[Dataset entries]
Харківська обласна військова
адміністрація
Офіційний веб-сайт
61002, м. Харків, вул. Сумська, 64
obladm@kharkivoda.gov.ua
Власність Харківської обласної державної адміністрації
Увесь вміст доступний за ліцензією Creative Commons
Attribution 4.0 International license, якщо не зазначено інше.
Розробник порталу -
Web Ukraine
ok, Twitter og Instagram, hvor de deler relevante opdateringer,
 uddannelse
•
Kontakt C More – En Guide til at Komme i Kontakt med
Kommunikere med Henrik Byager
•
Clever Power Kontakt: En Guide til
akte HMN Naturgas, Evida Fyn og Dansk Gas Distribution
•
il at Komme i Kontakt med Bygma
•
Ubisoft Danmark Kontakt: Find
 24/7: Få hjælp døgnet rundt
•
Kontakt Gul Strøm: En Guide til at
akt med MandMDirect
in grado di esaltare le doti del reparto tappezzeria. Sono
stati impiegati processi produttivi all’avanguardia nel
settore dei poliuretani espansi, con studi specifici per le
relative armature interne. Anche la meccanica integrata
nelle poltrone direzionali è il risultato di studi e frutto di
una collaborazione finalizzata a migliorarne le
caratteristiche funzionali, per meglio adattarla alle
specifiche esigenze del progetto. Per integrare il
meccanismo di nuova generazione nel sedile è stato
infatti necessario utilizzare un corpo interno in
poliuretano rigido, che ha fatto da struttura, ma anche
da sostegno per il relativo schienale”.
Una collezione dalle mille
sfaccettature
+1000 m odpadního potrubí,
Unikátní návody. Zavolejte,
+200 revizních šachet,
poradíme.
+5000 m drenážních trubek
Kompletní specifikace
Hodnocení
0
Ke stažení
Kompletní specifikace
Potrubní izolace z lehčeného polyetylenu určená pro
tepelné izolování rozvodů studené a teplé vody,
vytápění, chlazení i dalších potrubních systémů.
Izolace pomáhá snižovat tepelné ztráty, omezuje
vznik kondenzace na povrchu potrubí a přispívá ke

> Work order: Could you reproduce all of the entries above exactly?

> Task answer:
Харківська обласна військова
адміністрація
Офіційний веб-сайт
61002, м. Харків, вул. Сумська, 64
obladm@kharkivoda.gov.ua
Власність Харківської обласної державної адміністрації
Увесь вміст доступний за ліцензією Creative Commons
Attribution 4.0 International license, якщо не зазначено інше.
Розробник порталу -
Web Ukraine
ok, Twitter og Instagram, hvor de deler relevante opdateringer,
 uddannelse
•
Kontakt C More – En Guide til at Komme i Kontakt med
Kommunikere med Henrik Byager
•
Clever Power Kontakt: En Guide til
akte HMN Naturgas, Evida Fyn og Dansk Gas Distribution
•
il at Komme i Kontakt med Bygma
•
Ubisoft Danmark Kontakt: Find
 24/7: Få hjælp døgnet rundt
•
Kontakt Gul Strøm: En Guide til at
akt med MandMDirect
in grado di esaltare le doti del reparto tappezzeria. Sono
stati impiegati processi produttivi all’avanguardia nel
settore dei poliuretani espansi, con studi specifici per le
relative armature interne. Anche la meccanica integrata
nelle poltrone direzionali è il risultato di studi e frutto di
una collaborazione finalizzata a migliorarne le
caratteristiche funzionali, per meglio adattarla alle
specifiche esigenze del progetto. Per integrare il
meccanismo di nuova generazione nel sedile è stato
infatti necessario utilizzare un corpo interno in
poliuretano rigido, che ha fatto da struttura, ma anche
da sostegno per il relativo schienale”.
Una collezione dalle mille
sfaccettature
+1000 m odpadního potrubí,
Unikátní návody. Zavolejte,
+200 revizních šachet,
poradíme.
+5000 m drenážních trubek
Kompletní specifikace
Hodnocení
0
Ke stažení
Kompletní specifikace
Potrubní izolace z lehčeného polyetylenu určená pro
tepelné izolování rozvodů studené a teplé vody,
vytápění, chlazení i dalších potrubních systémů.
Izolace pomáhá snižovat tepelné ztráty, omezuje
vznik kondenzace na povrchu potrubí a přispívá ke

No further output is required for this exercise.